Our investment strategy is built on long-term, time tested, empirical evidence rather than any short-term and cyclical events. Core to our investment strategy are the following tenets:

  • There is no correlation between economic growth and equity markets returns.
  • It is impossible to time the market.
  • Equities have historically outperformed all other asset classes.

With these principles to hand, it is easy to formulate our investment strategy. We want to always invest in great businesses that can compound their earnings and where we can acquire these businesses at a reasonable price and, most importantly, remain invested in these companies for the long term. We accept that the price we pay for the higher returns from stocks is higher investment volatility.

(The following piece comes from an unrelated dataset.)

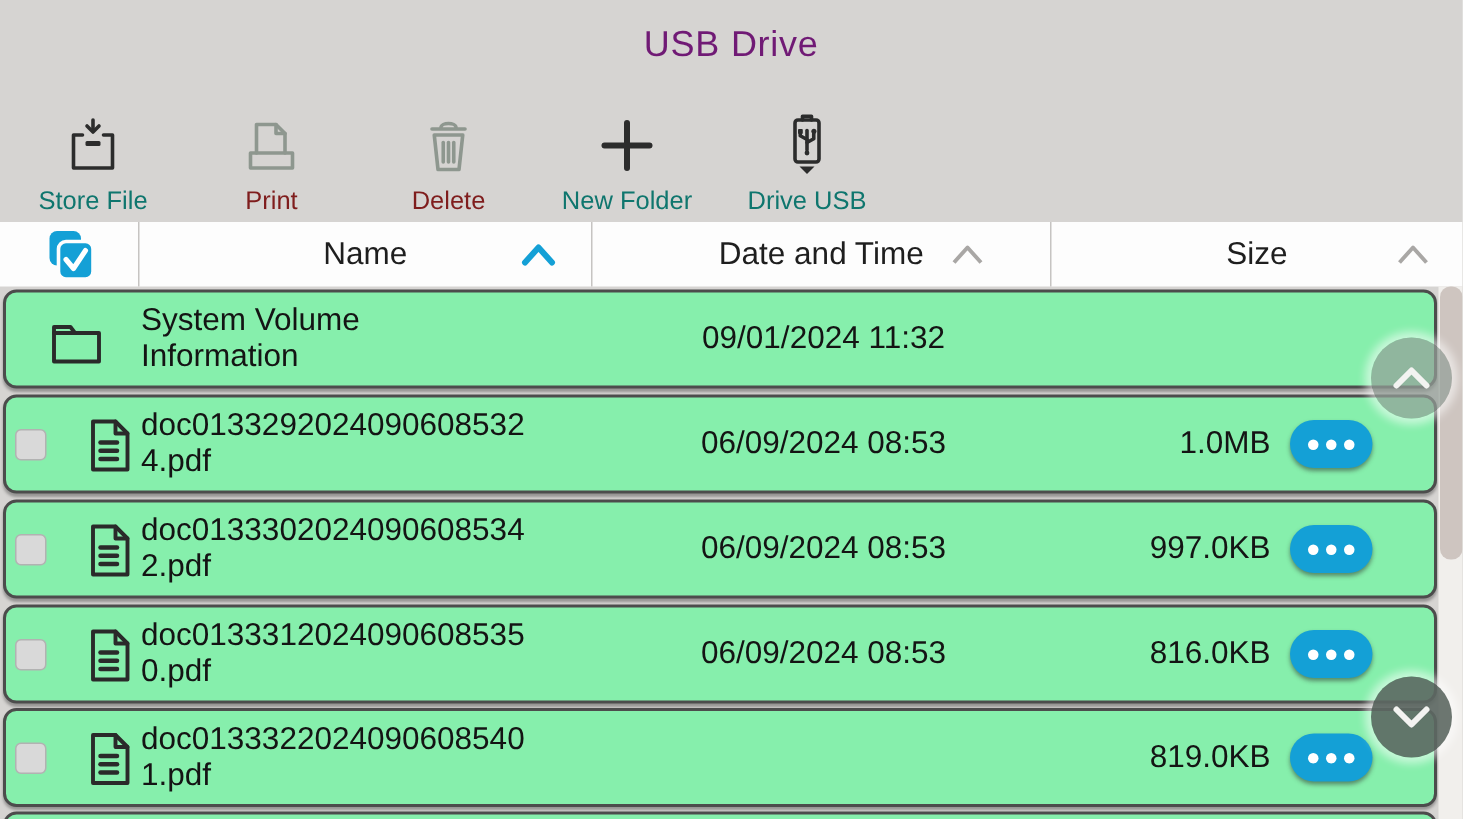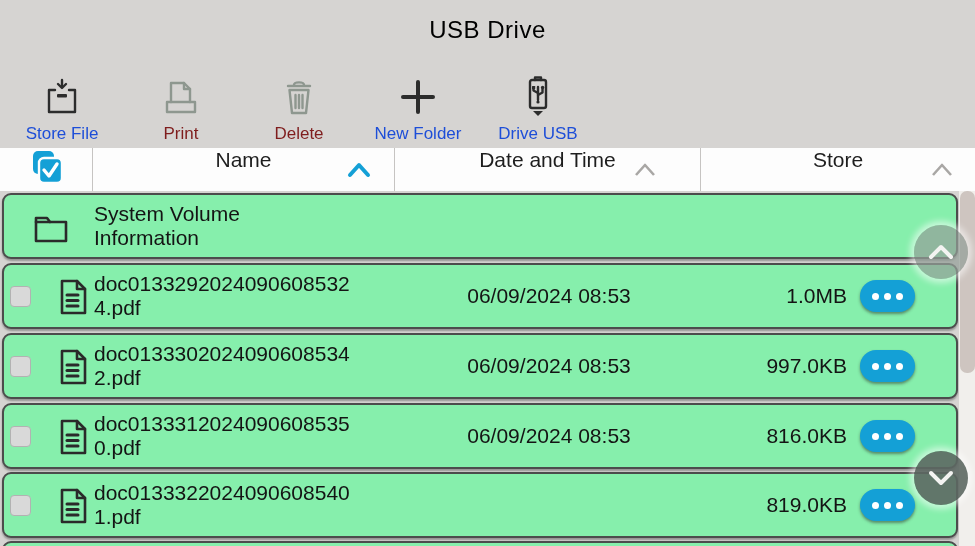"USB Drive" .titlebar span { color: #000000 -> #701a75 }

As such we continue to maintain a stock bias notwithstanding the heightened political and economic news flow. Arguably most of the bad news is already priced in the broader stock market indices. The stock market is a discounting machine and is factoring in the poor second quarter financial results that many companies will experience on account of the covid lockdowns in China. Investors can expect volatility to remain high. However, investor sentiment indicators are at a cyclical low point, and this has historically been a good contrarian indicator. US consumer balance sheets are very strong, and unemployment remains exceptionally low. Furthermore, the trajectory for US interest rates is higher, but the Fed is unlikely to increase interest rates to the detriment of the economy. We also anticipate a pick-up of growth in the second half of year as the impact of war subsides and the Chinese lockdowns are loosened. The also recent sell-off has also meant is that it is difficult to argue equities are still expensive. The P/E ratio on the S&P500 is now trading marginally below its long-term average.

Equities offer investors the best opportunity to generate real long-term returns. Our global share portfolios are differentiated from global stock market indices, and in many cases, we have exposure to businesses with exceptionally low expectations embedded into their share prices. Meaning they have a high probability of performing well in the future. Our internal rate of return valuation models indicate that the aggregate business in our global stock portfolios will deliver a low teen return per annum over the next three years. This return is far higher than what we expect from the broader equity indices.

We remain excited about the prospects for the businesses we have invested in on behalf of clients.